In order to use the DaSiam algorithm you need to download the AI models

dasiamrpn_kernel_cls1.onnx

dasiamrpn_kernel_r1.onnx

dasiamrpn_model.onnx

and place them in folder for models

Nano:

Nano tracker is a lightweight model and gives good results and is fast.

In order to use the Nano algorithm you need to download the AI models (model size about 1.9 MB)
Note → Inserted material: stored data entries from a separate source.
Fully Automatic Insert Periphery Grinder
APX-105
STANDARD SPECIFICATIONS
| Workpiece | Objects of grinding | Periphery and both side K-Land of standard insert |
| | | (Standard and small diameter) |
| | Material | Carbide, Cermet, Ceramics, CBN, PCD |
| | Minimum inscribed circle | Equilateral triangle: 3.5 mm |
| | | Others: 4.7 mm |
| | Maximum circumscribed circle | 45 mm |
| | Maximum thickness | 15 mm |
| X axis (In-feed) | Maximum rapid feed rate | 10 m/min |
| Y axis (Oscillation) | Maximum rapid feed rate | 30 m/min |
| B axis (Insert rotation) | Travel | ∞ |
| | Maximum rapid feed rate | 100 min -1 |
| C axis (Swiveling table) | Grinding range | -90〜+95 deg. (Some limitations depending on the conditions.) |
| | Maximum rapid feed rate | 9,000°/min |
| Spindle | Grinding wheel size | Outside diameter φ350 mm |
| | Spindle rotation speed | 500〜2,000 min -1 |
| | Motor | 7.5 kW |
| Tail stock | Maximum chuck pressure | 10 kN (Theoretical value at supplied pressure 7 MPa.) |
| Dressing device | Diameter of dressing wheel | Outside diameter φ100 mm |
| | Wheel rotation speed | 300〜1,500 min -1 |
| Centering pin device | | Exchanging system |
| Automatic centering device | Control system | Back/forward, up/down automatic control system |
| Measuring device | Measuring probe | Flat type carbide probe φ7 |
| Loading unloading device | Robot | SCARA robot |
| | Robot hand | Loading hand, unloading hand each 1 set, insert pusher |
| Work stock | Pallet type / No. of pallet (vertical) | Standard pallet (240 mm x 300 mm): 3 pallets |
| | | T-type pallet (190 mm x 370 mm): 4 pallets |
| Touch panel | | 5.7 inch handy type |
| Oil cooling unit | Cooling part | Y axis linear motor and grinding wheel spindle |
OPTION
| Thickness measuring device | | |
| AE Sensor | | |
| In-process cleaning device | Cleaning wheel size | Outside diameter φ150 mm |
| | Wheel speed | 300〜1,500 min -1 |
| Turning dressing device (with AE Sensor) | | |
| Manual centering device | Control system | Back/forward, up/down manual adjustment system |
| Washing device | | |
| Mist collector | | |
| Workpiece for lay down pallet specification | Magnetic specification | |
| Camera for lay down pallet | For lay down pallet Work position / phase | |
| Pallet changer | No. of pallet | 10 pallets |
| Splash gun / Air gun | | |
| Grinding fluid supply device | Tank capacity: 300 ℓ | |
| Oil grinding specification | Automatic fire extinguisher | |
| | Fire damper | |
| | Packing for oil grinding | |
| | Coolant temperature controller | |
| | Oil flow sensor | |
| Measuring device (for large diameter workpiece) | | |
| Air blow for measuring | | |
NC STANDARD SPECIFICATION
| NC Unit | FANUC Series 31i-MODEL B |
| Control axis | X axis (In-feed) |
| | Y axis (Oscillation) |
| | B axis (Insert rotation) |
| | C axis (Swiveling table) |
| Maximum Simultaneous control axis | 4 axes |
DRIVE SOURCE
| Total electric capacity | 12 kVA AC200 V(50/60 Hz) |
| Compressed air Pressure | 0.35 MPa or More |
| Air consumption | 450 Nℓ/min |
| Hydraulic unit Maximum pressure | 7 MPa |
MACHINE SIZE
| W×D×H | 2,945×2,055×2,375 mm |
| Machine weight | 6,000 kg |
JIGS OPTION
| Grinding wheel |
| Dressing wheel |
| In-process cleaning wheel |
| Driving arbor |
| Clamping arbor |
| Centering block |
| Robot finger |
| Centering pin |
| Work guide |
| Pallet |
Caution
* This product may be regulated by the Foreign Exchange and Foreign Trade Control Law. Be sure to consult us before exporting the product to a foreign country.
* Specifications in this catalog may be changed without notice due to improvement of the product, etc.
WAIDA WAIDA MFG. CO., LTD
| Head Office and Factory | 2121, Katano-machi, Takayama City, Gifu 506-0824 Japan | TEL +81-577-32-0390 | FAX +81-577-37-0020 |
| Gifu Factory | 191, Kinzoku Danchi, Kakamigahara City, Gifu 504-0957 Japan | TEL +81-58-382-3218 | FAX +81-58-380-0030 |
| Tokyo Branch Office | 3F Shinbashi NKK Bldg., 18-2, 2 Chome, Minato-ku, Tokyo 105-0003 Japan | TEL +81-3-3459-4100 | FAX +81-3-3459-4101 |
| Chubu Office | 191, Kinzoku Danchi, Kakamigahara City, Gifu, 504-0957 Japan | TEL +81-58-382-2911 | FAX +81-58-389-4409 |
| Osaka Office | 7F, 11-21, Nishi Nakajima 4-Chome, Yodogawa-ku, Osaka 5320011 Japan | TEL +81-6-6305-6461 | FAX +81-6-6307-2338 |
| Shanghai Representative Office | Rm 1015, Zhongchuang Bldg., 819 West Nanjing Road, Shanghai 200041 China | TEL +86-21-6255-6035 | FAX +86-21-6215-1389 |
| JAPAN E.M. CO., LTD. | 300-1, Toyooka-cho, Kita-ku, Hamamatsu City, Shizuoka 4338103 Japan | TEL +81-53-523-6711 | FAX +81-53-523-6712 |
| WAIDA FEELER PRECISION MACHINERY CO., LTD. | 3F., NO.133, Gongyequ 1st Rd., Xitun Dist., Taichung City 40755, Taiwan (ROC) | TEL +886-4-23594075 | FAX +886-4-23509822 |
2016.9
nanotrack_backbone_sim.onnx

nanotrack_head_sim.onnx

and place them in the folder for models

Folder for models

Linux:

$HOME/.local/share/kdenlive/opencvmodels

Flatpak:

$HOME/.var/app/org.kde.kdenlive/data/kdenlive/opencvmodels

MacOS:

$HOME/Library/Application Support/kdenlive/opencvmodels

Windows:

%AppData%/kdenlive/opencvmodels

Press Win+R (Windows key and R key simultaneously) and copy %AppData%/kdenlive/. Then create the folder opencvmodels

Windows Only!

You may get an error of mlt_repository_init: failed to dlopen C:\Program Files\kdenlive\lib\mlt/libmltjack.dll or animation initialized FAILED followed by many lines of Current Frame: <f>, percentage: <p>.

In this case it is recommended to delete all kdenlive folders in C:\Program Files\, %AppData%\Roaming\, and %AppData%\Local\, and then do a new install of Kdenlive.